Her black hair, her round face, her dark brown eyes
put him in mind of someone. Except for the eyes:
Drusilla’s were a darker brown, verging on black.
Chloe was tall too, but voluptuous, a word
Drusilla’s oldest son learned from Chloe. She could talk
about loving. Like they said, those who knew them both,
Jess was "crazy about her," she was "crazy about him."
It would be a long while before the song came out.
Only she would hear Patsy Cline’s "anthem,"
she called it, and she was widowed by then.
She remembered the love affair with Jess
in detail: "He was new cop on the beat.
I was walking with my boyfriend along the street.
He looked at me, I looked back . . . or was it
the other way around? I don’t remember now,
I was in love, our eyes were, did he love me?
That was my last night walking with that man,
I’d found me a real man now. I gave Jess all the love
I knew how, he told me he didn’t know a thing
about love. His childhood was one long wound.
You know the story, Floyce Milton, I don’t need
to tell you." We were sitting in her Las Cruces home,
where she lived alone, where she died not long after
I told her the story Jess’s brother, my father,
told me. When my father drank after he retired,
he would reach the point where he began to look down,
shielding his blurring sight, proceeding to ask me,
"Why did my folks always fight and break up?
When he came home she was glad, then after they
were happy again the fighting started all over.
Finally he left again, but he always came back
and she was sad all the time he was gone.
I never could understand why they fought
and split up and came back together and kept on
having children. Their sixth and last boy and first girl
were twins. She pined for him, he loved her,
how could he stay away? Not long after he was dead,
she gave birth to her second set of twins, girls
this time, Beulah and Lahoma she named them
before they were dead, less than a year old.

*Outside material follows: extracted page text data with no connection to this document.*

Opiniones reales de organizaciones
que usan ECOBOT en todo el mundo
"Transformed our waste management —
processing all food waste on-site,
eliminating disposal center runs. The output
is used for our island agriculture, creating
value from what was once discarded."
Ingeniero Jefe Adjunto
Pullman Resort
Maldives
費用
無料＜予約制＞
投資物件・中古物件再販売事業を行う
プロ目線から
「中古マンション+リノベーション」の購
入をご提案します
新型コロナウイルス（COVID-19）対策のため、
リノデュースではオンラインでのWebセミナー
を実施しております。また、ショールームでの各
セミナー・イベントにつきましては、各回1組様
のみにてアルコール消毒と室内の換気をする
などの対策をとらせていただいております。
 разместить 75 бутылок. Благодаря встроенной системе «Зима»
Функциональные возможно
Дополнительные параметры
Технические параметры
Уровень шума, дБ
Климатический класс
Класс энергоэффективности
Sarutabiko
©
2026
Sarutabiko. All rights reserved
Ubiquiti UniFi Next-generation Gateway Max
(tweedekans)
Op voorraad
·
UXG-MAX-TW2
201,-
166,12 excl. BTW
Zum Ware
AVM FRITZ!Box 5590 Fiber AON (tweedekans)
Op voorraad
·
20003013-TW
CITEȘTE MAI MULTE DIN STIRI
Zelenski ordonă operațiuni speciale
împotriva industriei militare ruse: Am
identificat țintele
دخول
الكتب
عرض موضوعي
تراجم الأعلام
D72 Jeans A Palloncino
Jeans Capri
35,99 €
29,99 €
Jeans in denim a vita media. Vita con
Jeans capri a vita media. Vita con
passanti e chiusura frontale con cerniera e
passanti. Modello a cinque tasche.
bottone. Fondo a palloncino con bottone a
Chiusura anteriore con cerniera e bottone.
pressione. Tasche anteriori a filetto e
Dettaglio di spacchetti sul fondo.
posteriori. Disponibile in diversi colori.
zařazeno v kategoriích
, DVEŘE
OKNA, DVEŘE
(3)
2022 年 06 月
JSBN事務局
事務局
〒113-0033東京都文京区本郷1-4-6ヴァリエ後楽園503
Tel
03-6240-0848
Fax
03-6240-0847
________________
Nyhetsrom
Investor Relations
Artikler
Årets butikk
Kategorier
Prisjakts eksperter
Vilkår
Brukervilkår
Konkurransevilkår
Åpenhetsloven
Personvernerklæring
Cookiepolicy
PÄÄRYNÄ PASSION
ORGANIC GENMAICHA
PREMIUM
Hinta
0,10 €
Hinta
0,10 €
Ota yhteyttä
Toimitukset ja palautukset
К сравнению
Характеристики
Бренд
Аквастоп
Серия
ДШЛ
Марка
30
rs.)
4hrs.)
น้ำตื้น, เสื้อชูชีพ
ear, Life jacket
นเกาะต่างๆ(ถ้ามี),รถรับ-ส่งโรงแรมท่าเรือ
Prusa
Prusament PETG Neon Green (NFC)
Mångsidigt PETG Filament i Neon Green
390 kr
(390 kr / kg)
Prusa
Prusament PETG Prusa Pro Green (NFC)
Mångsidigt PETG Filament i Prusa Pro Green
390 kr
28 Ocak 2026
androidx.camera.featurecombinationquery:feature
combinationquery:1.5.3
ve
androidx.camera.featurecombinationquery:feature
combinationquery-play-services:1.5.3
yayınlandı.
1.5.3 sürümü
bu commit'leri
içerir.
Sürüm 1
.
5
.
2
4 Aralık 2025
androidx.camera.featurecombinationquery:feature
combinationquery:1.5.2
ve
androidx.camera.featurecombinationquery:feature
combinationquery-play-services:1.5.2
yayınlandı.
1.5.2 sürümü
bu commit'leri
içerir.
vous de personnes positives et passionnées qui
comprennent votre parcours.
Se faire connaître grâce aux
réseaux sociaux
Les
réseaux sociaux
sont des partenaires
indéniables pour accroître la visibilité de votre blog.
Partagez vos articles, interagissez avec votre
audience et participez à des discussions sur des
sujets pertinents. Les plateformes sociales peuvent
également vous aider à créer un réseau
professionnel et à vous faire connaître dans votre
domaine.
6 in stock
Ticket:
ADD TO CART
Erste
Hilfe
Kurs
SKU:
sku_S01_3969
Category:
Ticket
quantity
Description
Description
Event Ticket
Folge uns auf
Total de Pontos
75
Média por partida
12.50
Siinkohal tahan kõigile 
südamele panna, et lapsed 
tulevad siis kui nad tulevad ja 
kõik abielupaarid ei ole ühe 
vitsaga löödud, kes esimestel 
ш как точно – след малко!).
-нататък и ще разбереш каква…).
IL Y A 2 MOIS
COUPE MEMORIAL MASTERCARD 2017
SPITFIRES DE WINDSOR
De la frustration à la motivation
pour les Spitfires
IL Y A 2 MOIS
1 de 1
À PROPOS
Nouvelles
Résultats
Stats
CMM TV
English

I never could understand her, or him,
I don’t know why. Did Grandma ever tell you?"
I didn’t know. He drained a bottle of the wine
he kept hidden in his backyard garage,
out of my mother’s sight. I kept cadging
from his dwindling pack of filtered Camels.
I tried to help by saying, "Isn’t that how Jess
and Chloe were? They never married or had children,
but they were in love and always were, she told me
that time she gave me the ring she had sold
at her store in Albuquerque. The guy who bought it
was hustling her when Chloe’s husband caught him
and broke his nose with one punch and the man
missed and marred the turquoise surface of the ring
when his hand collided with the wall. Chloe
gave him his money back, he bled his way
out the door. The ring’s silver was unmarked,
the face only slightly cracked. Chloe held out
the Navajo ring, and said, This is yours
so you’ll remember what I said, maybe even
the way I told you." And I almost did,
but I had to imagine–"dream up," Drusilla might say--
all the reasons why every love, each family
ends in sorrow or death, and both the same.